## PROBLEM STATEMENT
Look through the records below for the line with "Lotte Wulf, Niedersachsens". Return that line and each one after it up to and including the line with "Fischer von der", exactly.

## INPUT DATA

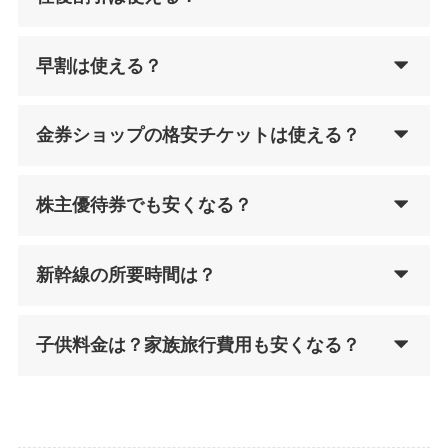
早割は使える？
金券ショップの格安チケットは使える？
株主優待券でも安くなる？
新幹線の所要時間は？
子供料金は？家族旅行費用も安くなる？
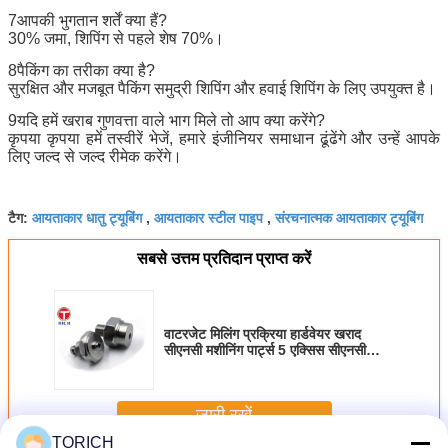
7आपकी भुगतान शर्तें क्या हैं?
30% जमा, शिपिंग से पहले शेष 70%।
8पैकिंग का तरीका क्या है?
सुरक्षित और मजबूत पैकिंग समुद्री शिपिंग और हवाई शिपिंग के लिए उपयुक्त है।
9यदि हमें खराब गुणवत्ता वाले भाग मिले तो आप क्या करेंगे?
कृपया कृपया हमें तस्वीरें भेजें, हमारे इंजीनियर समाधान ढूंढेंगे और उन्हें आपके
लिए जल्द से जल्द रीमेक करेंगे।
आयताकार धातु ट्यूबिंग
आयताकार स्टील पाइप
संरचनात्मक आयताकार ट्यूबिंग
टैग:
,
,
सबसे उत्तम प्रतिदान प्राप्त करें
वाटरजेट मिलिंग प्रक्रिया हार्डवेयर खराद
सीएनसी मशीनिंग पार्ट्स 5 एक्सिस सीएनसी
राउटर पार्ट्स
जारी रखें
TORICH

==

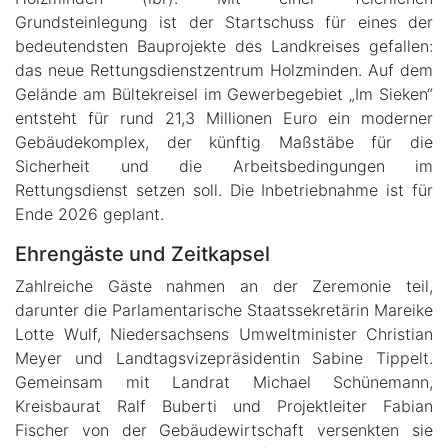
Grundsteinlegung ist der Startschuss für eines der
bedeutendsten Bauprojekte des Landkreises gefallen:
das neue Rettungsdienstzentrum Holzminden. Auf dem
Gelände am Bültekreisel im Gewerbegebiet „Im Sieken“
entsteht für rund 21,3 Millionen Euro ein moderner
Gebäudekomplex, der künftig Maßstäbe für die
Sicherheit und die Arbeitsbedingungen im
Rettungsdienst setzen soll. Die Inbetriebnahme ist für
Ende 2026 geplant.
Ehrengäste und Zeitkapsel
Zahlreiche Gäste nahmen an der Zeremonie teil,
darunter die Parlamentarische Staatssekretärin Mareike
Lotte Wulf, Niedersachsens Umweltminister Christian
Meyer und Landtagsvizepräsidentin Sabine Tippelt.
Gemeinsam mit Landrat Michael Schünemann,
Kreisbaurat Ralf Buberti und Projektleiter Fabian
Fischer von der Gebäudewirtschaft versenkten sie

## EXPECTED ANSWER
Lotte Wulf, Niedersachsens Umweltminister Christian
Meyer und Landtagsvizepräsidentin Sabine Tippelt.
Gemeinsam mit Landrat Michael Schünemann,
Kreisbaurat Ralf Buberti und Projektleiter Fabian
Fischer von der Gebäudewirtschaft versenkten sie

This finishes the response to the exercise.